## 書面作業:
請把下方談孝悌的短文中這一句譯成英文:「但孝悌二者,卻又不是那麼狹義,只顧自己的父母兄弟而已。」

+++ 所示段落

有一對聯語說得好:
「天下無不是的父母,無父母時方知;世間最難得者弟兄,有弟兄時不覺。」人倫肇始於父母,其次乃有兄弟師長,所以「孝悌」二者,斯為倫理教育的基礎。所謂基,是造屋的地基。要先奠定地基,房子才能夠搭蓋起來;礎,是屋柱的磐石,若不立穩磐石,房子就容易傾斜崩壞。但孝悌二者,卻又不是那麼狹義,只顧自己的父母兄弟而已。我們還要把「孝」擴充到伯叔諸舅,甚至一切長輩上;把「悌」也擴充到堂表兄弟姐妹,甚至一切同輩、晚輩上。換句話說,也就是擴充到一切人
、一切有情生物上;這就是佛家「無緣大慈,同體大悲」精神的極至。以下我們會陸續講到如何講信修睦、待人接物;現在我們再回頭來談基本性的「孝悌」,做個結束。

++++++
+++ 資料列

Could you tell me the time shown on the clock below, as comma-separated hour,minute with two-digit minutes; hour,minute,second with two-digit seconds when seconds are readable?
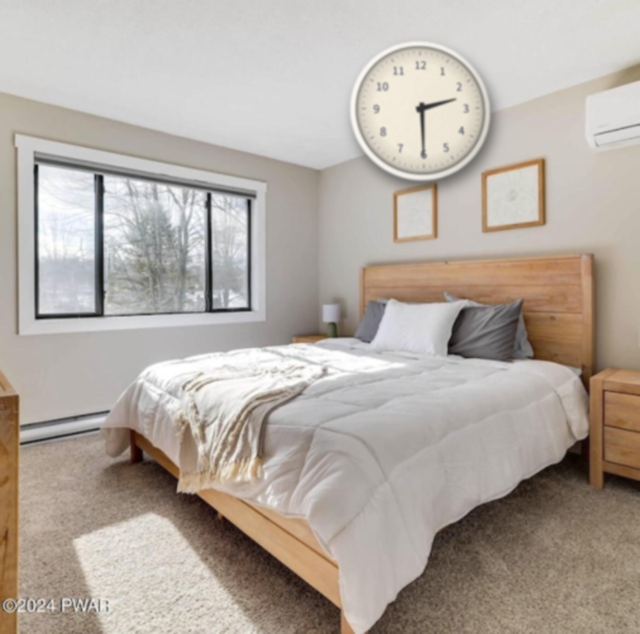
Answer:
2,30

++++++
+++ 資料列

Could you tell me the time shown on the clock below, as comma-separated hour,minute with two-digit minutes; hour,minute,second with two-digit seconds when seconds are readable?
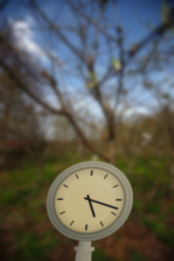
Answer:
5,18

++++++

## 練習結果:
But filial piety and brotherly respect are not so narrow as to concern only one's own parents and brothers.